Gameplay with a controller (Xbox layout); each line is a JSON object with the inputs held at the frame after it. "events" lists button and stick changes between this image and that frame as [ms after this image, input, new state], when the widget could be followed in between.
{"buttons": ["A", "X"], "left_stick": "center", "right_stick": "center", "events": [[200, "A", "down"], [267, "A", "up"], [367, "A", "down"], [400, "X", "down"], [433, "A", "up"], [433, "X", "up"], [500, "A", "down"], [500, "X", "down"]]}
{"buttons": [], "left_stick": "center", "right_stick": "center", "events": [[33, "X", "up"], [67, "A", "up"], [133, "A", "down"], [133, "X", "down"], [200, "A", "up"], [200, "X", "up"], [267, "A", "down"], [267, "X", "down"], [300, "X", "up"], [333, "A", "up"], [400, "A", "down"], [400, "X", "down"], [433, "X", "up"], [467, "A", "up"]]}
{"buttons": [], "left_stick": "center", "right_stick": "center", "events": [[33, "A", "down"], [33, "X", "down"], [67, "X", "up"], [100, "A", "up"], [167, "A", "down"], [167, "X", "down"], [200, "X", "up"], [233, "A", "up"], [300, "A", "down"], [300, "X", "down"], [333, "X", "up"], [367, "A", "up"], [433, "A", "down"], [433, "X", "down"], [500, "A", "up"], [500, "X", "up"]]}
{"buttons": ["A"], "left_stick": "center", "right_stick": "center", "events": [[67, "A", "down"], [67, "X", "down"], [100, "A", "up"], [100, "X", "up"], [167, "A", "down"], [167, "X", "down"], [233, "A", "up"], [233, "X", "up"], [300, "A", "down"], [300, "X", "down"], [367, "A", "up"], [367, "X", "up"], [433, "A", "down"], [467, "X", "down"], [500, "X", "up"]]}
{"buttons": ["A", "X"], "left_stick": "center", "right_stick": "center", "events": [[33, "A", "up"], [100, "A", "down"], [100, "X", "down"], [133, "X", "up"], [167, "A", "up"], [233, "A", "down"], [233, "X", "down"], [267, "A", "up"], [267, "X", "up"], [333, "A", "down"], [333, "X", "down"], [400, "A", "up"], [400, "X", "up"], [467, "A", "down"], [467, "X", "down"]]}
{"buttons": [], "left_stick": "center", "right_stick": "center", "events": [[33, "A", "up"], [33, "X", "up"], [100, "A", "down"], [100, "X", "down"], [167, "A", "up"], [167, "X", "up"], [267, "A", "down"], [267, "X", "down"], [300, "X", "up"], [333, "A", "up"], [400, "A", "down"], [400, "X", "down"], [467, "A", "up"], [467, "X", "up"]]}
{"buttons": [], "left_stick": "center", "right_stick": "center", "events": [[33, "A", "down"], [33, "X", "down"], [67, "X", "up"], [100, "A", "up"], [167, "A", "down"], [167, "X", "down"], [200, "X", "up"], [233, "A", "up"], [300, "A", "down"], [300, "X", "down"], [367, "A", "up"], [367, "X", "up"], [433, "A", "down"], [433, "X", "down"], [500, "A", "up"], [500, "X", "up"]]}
────────────────────
What the task requires: So that no detail is lost, give every line of the data again exactly.

Result:
Gameplay with a controller (Xbox layout); each line is a JSON object with the inputs held at the frame after it. "events" lists button and stick changes between this image and that frame as [ms after this image, input, new state], when the widget could be followed in between.
{"buttons": ["A", "X"], "left_stick": "center", "right_stick": "center", "events": [[200, "A", "down"], [267, "A", "up"], [367, "A", "down"], [400, "X", "down"], [433, "A", "up"], [433, "X", "up"], [500, "A", "down"], [500, "X", "down"]]}
{"buttons": [], "left_stick": "center", "right_stick": "center", "events": [[33, "X", "up"], [67, "A", "up"], [133, "A", "down"], [133, "X", "down"], [200, "A", "up"], [200, "X", "up"], [267, "A", "down"], [267, "X", "down"], [300, "X", "up"], [333, "A", "up"], [400, "A", "down"], [400, "X", "down"], [433, "X", "up"], [467, "A", "up"]]}
{"buttons": [], "left_stick": "center", "right_stick": "center", "events": [[33, "A", "down"], [33, "X", "down"], [67, "X", "up"], [100, "A", "up"], [167, "A", "down"], [167, "X", "down"], [200, "X", "up"], [233, "A", "up"], [300, "A", "down"], [300, "X", "down"], [333, "X", "up"], [367, "A", "up"], [433, "A", "down"], [433, "X", "down"], [500, "A", "up"], [500, "X", "up"]]}
{"buttons": ["A"], "left_stick": "center", "right_stick": "center", "events": [[67, "A", "down"], [67, "X", "down"], [100, "A", "up"], [100, "X", "up"], [167, "A", "down"], [167, "X", "down"], [233, "A", "up"], [233, "X", "up"], [300, "A", "down"], [300, "X", "down"], [367, "A", "up"], [367, "X", "up"], [433, "A", "down"], [467, "X", "down"], [500, "X", "up"]]}
{"buttons": ["A", "X"], "left_stick": "center", "right_stick": "center", "events": [[33, "A", "up"], [100, "A", "down"], [100, "X", "down"], [133, "X", "up"], [167, "A", "up"], [233, "A", "down"], [233, "X", "down"], [267, "A", "up"], [267, "X", "up"], [333, "A", "down"], [333, "X", "down"], [400, "A", "up"], [400, "X", "up"], [467, "A", "down"], [467, "X", "down"]]}
{"buttons": [], "left_stick": "center", "right_stick": "center", "events": [[33, "A", "up"], [33, "X", "up"], [100, "A", "down"], [100, "X", "down"], [167, "A", "up"], [167, "X", "up"], [267, "A", "down"], [267, "X", "down"], [300, "X", "up"], [333, "A", "up"], [400, "A", "down"], [400, "X", "down"], [467, "A", "up"], [467, "X", "up"]]}
{"buttons": [], "left_stick": "center", "right_stick": "center", "events": [[33, "A", "down"], [33, "X", "down"], [67, "X", "up"], [100, "A", "up"], [167, "A", "down"], [167, "X", "down"], [200, "X", "up"], [233, "A", "up"], [300, "A", "down"], [300, "X", "down"], [367, "A", "up"], [367, "X", "up"], [433, "A", "down"], [433, "X", "down"], [500, "A", "up"], [500, "X", "up"]]}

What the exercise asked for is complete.